··· 文档片段 ···

JasonForJoy / MPC-BERT

GIFT (ACL 2023) & MPC-BERT (ACL 2021) for Multi-Party Conversation Understanding
39 stars 7 forks source link

EMNLP2016 数据集存在异常情况? #4

Closed iseesaw closed 2 years ago

iseesaw commented 2 years ago

作者您好,感谢您提供的数据集。 我发现 EMNLP2016 数据集中,answercontext 的部分句子结尾包含 01 等数字,很多和语义不相关,貌似不太正常,请问这是本来就有的吗?

[
    {
        "context": [
            "i do n t have enough time to give it what it needs",
            "i m french living in mauritius currently working in paris for a week dspace will be the end of me",
            "i do n t have enough time to give it what it needs",
            "enjoy ur week there i have n t used dspace properly but having installed it locally and seen some of"
        ],
        "relation_at": [[3, 2]],
        "ctx_spk": [1, 1, 1, 2],
        "ctx_adr": [-1, 2, -1, 1],
        "answer":
        "as far as tomcat apps goes it s really nice hehe 0",
        "ans_idx":
        3,
        "ans_spk":
        1,
        "ans_adr":
        2
    },
    {
        "context": [
            "i do n t have enough time to give it what it needs",
            "enjoy ur week there i have n t used dspace properly but having installed it locally and seen some of",
            "as far as tomcat apps goes it s really nice hehe 0",
            "i m just drowning in the workload dspace is 10 of my salary but takes like half of my time"
        ],
        "relation_at": [[1, 0], [2, 1]],
        "ctx_spk": [1, 2, 1, 1],
        "ctx_adr": [-1, 1, 2, -1],
        "answer":
        "yes as far as tomcat apps goes it s really nice 1",
        "ans_idx":
        1,
        "ans_spk":
        1,
        "ans_adr":
        2
    },
    {
        "context": [
            "you can see who is where at https wiki ubuntu com africanteams preview",
            "o", "hello africa", "welcome padroni"

··· 所给数据 ···

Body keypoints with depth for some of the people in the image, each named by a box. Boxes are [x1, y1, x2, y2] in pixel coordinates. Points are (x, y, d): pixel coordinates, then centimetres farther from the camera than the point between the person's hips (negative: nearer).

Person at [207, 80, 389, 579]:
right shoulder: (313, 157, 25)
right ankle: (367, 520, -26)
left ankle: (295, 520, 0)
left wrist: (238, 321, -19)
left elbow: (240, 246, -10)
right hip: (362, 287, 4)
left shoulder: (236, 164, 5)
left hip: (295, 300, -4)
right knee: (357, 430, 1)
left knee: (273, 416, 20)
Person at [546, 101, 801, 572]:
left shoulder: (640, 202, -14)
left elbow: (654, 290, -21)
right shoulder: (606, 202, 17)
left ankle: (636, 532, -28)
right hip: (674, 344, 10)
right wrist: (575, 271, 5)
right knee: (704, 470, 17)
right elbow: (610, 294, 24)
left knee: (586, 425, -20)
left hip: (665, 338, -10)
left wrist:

···

* **任务要求**
请把上面关于 EMNLP2016 数据集异常的讨论帖中从“GIFT (ACL 2023)”开始、到“的部分句子结尾包含 01 等数字,很多和语义不相关,貌似不太正常,请问这是本来就有的吗?”结束的部分一字不差地输出。

* **作答区**
GIFT (ACL 2023) & MPC-BERT (ACL 2021) for Multi-Party Conversation Understanding
39 stars 7 forks source link

EMNLP2016 数据集存在异常情况? #4

Closed iseesaw closed 2 years ago

iseesaw commented 2 years ago

作者您好,感谢您提供的数据集。 我发现 EMNLP2016 数据集中,answercontext 的部分句子结尾包含 01 等数字,很多和语义不相关,貌似不太正常,请问这是本来就有的吗?